▶ Exercise objective
Your response should reproduce every line of the entries that contains the word "middle".

##### Supplied records #####

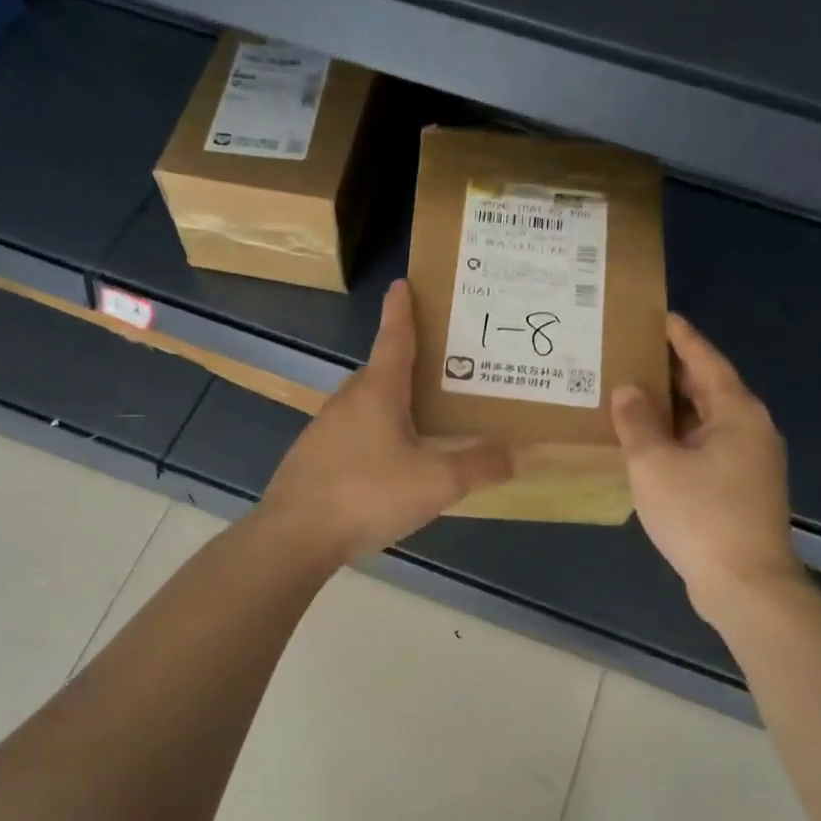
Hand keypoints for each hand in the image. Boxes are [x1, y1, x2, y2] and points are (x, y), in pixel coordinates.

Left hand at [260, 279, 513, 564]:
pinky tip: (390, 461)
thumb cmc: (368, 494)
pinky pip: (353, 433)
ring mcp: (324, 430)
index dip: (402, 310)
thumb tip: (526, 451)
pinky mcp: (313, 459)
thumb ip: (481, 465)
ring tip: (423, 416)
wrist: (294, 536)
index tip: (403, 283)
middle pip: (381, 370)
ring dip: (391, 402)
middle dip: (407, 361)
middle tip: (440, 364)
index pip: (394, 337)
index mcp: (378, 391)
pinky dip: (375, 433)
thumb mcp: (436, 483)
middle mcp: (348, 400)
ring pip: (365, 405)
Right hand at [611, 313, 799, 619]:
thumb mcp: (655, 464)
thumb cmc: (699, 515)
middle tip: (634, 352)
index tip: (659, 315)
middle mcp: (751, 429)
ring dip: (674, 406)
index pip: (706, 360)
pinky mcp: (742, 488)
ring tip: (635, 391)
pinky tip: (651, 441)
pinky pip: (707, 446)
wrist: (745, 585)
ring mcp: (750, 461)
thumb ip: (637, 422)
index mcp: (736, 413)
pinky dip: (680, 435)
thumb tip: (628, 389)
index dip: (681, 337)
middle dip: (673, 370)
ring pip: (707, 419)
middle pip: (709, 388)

#####

▶ Answer box
middle pip: (381, 370)
middle dip: (407, 361)
middle tip: (440, 364)
middle mcp: (348, 400)
middle tip: (634, 352)
middle mcp: (751, 429)
middle dip: (673, 370)
middle pip: (709, 388)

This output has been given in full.